§ **DATASET**

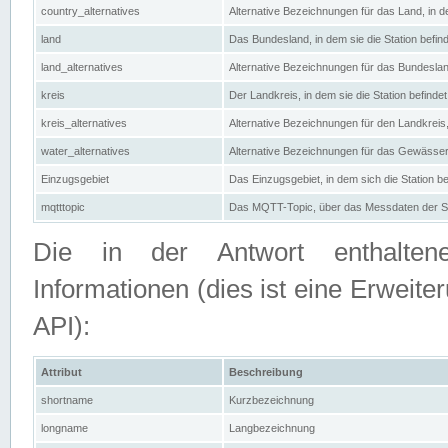
country_alternatives
Alternative Bezeichnungen für das Land, in de
land
Das Bundesland, in dem sie die Station befin
land_alternatives
Alternative Bezeichnungen für das Bundesland
kreis
Der Landkreis, in dem sie die Station befindet
kreis_alternatives
Alternative Bezeichnungen für den Landkreis, 
water_alternatives
Alternative Bezeichnungen für das Gewässer, 
Einzugsgebiet
Das Einzugsgebiet, in dem sich die Station be
mqtttopic
Das MQTT-Topic, über das Messdaten der St
Die in der Antwort enthaltenen
Informationen (dies ist eine Erwe
API):
Attribut
Beschreibung
shortname
Kurzbezeichnung
longname
Langbezeichnung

§ **PROBLEM TO SOLVE**
Give again the lines from the line holding "Der Landkreis, in" through the close of the listing, both included, exactly as written and with nothing else.

§ **ANSWER TO THE EXERCISE**
Der Landkreis, in dem sie die Station befindet
kreis_alternatives
Alternative Bezeichnungen für den Landkreis, 
water_alternatives
Alternative Bezeichnungen für das Gewässer, 
Einzugsgebiet
Das Einzugsgebiet, in dem sich die Station be
mqtttopic
Das MQTT-Topic, über das Messdaten der St
Die in der Antwort enthaltenen
Informationen (dies ist eine Erwe
API):
Attribut
Beschreibung
shortname
Kurzbezeichnung
longname
Langbezeichnung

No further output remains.